» **Work instructions**:
A - In the memif patch discussion below, rewrite the paragraph that begins "1) The S2M queues" more briefly, keeping its main facts.
B - Print the section of the memif patch discussion below that begins at the words "2) The M2S queues" and stops after the words "call 'eth_memif_tx_zc'. Is this correct?".

» **Text excerpt**:
===

1) The S2M queues - are used to send packets from slave to master. My understanding is that, the slave thread would call 'eth_memif_tx_zc' and the master thread would call 'eth_memif_rx_zc'. Is this correct?
2) The M2S queues - are used to send packets from master to slave. Here the slave thread would call 'eth_memif_rx_zc' and the master thread would call 'eth_memif_tx_zc'. Is this correct?

Thank you,
Honnappa

> -----Original Message-----
> From: Phil Yang <phil.yang@arm.com>
> Sent: Friday, September 11, 2020 12:38 AM
> To: jgrajcia@cisco.com; dev@dpdk.org
> Cc: Honnappa Nagarahalli <Honnappa.Nagarahalli@arm.com>; Ruifeng Wang
> <Ruifeng.Wang@arm.com>; nd <nd@arm.com>
> Subject: [PATCH] net/memif: relax barrier for zero copy path
> 
> Using 'rte_mb' to synchronize the shared ring head/tail between producer
> and consumer will stall the pipeline and damage performance on the weak
> memory model platforms, such like aarch64.
> 
> Relax the expensive barrier with c11 atomic with explicit memory ordering
> can improve 3.6% performance on throughput.
> 
> Signed-off-by: Phil Yang <phil.yang@arm.com>
> Reviewed-by: Ruifeng Wang <ruifeng.wang@arm.com>
> ---
>  drivers/net/memif/rte_eth_memif.c | 35 +++++++++++++++++++++++++------
> ----
>  1 file changed, 25 insertions(+), 10 deletions(-)
> 
> diff --git a/drivers/net/memif/rte_eth_memif.c
> b/drivers/net/memif/rte_eth_memif.c
> index c1c7e9f..a19c0f3 100644
> --- a/drivers/net/memif/rte_eth_memif.c
> +++ b/drivers/net/memif/rte_eth_memif.c
> @@ -253,7 +253,12 @@ memif_free_stored_mbufs(struct
> pmd_process_private *proc_private, struct memif_q
>  	memif_ring_t *ring = memif_get_ring_from_queue(proc_private,
> mq);
> 
>  	/* FIXME: improve performance */
> -	while (mq->last_tail != ring->tail) {
> +	/* The ring->tail acts as a guard variable between Tx and Rx
> +	 * threads, so using load-acquire pairs with store-release
> +	 * to synchronize it between threads.

===

» **Provided data**:
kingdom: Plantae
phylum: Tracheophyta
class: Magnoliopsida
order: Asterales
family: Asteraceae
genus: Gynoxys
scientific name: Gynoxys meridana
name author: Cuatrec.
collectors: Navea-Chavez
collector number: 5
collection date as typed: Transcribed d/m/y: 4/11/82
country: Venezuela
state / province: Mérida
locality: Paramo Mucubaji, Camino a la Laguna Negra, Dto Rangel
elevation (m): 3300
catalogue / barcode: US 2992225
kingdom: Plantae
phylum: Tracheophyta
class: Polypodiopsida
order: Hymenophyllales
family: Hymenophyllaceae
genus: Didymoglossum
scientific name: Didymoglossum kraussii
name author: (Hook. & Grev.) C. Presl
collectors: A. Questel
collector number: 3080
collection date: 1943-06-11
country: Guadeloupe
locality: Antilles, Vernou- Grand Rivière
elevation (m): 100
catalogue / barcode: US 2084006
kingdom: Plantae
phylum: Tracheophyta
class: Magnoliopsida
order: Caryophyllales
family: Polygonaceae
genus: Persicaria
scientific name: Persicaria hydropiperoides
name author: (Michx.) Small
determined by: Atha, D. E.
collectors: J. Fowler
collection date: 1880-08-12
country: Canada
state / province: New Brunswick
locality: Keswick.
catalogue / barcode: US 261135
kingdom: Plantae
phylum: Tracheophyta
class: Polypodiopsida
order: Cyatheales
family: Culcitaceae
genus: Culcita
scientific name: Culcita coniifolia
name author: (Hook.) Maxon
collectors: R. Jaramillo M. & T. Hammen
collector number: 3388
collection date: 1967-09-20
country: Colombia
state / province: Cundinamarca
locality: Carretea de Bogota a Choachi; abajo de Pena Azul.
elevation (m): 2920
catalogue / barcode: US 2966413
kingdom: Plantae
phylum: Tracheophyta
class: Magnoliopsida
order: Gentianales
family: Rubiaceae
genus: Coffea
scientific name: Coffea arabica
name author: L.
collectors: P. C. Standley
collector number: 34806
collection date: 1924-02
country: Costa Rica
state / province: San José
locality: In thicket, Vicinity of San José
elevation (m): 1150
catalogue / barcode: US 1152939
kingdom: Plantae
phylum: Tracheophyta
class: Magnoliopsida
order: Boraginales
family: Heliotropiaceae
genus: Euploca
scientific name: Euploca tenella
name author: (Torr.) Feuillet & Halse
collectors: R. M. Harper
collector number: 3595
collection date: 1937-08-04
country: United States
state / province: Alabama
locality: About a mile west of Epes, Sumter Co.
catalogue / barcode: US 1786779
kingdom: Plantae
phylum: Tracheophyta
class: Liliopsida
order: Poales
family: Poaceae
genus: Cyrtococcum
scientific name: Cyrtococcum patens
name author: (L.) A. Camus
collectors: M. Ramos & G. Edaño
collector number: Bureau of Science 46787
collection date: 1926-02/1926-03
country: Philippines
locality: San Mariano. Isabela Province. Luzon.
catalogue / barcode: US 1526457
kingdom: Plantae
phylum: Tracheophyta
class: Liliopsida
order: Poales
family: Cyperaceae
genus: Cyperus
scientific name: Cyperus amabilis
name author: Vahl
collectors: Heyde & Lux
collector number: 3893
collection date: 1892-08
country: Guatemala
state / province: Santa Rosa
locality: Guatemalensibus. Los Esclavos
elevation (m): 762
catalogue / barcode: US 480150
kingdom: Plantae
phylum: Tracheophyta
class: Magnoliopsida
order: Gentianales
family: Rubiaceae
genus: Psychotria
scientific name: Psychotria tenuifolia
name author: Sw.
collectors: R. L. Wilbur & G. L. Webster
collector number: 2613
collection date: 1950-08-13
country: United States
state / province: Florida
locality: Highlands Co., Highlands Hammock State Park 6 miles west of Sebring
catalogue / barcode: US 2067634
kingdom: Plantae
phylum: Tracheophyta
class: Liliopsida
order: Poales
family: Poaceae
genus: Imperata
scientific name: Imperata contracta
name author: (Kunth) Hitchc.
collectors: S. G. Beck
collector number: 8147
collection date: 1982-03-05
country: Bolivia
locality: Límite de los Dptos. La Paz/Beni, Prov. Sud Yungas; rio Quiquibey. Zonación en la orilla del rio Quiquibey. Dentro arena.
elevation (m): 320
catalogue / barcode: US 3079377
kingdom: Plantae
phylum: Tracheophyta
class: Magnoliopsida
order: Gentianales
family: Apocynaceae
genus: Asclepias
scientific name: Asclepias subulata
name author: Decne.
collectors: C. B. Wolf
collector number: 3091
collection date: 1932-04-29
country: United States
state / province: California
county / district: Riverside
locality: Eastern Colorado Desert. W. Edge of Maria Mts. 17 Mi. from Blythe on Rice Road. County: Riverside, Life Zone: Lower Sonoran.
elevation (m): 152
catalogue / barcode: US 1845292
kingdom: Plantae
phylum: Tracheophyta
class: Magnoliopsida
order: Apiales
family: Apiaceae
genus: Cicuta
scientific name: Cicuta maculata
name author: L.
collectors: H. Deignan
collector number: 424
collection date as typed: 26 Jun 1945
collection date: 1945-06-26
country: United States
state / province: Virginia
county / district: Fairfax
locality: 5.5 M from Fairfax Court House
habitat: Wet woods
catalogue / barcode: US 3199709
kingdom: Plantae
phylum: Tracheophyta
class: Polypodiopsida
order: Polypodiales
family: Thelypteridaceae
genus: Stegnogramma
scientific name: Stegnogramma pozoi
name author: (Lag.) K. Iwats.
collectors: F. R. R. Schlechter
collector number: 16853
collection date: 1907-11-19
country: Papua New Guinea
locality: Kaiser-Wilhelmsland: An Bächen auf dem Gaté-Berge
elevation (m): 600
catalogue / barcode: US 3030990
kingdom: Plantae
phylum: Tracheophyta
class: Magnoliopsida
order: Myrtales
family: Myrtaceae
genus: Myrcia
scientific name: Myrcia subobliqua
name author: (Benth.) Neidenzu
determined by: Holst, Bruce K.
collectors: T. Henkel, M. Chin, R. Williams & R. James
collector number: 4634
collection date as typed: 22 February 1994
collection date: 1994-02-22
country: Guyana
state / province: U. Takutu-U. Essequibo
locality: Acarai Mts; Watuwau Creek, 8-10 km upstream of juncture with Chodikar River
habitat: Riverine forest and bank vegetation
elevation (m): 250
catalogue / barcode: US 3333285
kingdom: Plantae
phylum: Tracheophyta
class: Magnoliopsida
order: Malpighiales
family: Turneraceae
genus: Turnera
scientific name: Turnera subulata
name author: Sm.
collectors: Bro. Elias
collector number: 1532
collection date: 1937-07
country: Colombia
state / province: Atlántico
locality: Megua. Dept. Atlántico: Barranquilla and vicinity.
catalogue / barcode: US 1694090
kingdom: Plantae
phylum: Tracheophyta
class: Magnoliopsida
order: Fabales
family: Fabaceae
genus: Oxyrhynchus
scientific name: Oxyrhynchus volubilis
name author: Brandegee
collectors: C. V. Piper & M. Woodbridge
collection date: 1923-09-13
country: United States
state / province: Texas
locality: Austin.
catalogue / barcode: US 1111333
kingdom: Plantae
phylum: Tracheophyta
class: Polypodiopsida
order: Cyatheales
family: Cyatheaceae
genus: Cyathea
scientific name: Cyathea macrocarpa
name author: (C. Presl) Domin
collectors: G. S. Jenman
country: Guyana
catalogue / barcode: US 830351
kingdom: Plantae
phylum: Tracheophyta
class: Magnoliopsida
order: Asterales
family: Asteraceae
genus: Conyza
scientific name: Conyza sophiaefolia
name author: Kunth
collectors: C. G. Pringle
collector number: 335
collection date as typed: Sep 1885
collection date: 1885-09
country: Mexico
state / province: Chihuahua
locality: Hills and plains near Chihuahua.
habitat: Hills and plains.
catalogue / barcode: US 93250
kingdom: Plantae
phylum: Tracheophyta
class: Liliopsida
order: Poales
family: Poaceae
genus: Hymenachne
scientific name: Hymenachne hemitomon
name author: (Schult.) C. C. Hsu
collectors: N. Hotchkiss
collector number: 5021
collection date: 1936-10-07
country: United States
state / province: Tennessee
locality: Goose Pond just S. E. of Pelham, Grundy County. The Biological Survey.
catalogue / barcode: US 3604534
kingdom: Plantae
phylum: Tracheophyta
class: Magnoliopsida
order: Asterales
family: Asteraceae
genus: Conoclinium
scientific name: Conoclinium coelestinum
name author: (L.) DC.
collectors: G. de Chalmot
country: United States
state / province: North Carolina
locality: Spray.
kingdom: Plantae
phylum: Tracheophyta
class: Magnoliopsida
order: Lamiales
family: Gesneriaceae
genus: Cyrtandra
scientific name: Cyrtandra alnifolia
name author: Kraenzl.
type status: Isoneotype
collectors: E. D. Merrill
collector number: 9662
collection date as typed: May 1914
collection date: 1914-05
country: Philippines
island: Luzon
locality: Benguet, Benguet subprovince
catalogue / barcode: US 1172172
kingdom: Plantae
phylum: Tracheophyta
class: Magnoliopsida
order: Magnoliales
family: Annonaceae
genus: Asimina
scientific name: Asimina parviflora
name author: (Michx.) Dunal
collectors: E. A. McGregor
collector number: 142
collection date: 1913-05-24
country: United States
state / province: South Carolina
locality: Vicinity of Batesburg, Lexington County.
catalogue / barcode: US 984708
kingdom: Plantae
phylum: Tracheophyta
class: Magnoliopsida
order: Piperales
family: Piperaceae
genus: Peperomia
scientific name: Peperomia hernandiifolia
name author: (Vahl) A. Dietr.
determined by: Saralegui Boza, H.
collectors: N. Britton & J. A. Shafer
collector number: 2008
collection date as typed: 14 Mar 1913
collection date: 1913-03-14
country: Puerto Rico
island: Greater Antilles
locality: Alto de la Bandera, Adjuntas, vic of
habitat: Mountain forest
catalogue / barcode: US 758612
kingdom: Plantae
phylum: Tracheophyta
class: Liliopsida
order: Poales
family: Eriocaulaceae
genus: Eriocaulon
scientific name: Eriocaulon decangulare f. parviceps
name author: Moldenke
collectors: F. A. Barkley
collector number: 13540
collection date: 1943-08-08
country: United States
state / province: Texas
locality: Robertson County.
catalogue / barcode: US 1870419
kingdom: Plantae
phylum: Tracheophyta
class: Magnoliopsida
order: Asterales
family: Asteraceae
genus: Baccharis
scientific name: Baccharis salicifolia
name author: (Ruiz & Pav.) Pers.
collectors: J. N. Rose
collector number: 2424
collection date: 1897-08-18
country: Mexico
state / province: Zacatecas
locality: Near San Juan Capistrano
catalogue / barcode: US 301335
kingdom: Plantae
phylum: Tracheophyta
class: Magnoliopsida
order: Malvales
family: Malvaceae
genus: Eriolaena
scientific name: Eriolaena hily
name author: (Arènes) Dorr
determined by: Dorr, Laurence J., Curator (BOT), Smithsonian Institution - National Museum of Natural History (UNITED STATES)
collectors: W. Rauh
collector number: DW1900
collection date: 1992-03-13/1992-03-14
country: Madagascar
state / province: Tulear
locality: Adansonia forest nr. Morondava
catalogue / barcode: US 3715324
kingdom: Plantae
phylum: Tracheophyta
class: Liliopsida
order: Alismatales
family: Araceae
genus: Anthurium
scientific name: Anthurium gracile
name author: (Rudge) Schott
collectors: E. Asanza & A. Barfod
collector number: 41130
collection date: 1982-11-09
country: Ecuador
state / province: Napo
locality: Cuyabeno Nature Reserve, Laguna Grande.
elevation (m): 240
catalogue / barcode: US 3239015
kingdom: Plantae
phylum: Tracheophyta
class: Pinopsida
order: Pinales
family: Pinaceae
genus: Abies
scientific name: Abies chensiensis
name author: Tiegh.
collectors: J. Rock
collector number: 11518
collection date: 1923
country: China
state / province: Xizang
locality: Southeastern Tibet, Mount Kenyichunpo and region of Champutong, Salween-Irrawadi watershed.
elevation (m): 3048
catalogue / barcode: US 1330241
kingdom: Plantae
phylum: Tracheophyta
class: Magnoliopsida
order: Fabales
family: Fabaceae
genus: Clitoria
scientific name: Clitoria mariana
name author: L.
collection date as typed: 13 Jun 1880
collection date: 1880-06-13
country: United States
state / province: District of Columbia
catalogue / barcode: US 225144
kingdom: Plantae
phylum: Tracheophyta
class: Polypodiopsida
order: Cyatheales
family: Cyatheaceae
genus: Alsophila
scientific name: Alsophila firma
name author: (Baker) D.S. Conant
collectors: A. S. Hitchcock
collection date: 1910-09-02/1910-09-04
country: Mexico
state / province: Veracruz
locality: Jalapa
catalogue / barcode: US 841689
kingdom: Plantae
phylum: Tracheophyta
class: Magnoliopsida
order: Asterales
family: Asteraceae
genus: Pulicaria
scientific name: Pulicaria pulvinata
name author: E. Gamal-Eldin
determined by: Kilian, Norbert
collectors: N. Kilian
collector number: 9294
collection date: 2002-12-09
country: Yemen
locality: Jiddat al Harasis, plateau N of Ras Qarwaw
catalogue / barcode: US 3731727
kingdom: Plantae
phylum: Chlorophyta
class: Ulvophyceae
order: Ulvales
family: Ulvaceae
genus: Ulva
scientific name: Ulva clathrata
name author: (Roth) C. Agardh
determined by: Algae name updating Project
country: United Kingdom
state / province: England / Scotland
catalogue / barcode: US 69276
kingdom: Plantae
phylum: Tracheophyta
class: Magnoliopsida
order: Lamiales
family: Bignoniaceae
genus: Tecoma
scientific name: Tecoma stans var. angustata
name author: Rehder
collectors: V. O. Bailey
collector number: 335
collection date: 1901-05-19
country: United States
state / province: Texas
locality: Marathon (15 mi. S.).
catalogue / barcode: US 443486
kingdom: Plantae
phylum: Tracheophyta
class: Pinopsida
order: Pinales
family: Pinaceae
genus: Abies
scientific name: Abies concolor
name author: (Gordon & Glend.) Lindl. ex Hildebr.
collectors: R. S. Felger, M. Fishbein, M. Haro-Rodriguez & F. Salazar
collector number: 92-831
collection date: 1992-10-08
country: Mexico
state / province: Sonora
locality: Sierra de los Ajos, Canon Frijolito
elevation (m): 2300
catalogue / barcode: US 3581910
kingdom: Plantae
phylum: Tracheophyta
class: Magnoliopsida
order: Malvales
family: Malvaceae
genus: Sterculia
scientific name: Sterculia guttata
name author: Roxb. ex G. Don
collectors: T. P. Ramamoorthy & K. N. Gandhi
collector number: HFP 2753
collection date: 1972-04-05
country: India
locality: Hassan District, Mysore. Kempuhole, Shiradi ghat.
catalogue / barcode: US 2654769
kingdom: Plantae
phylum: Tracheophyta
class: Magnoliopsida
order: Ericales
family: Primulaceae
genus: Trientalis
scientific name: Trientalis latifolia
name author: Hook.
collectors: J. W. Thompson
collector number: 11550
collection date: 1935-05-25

===

» **Complete answers**:
A - S2M queues carry packets from slave to master. The writer believes the slave thread calls 'eth_memif_tx_zc' and the master thread calls 'eth_memif_rx_zc', and asks whether this is correct.

B -
2) The M2S queues - are used to send packets from master to slave. Here the slave thread would call 'eth_memif_rx_zc' and the master thread would call 'eth_memif_tx_zc'. Is this correct?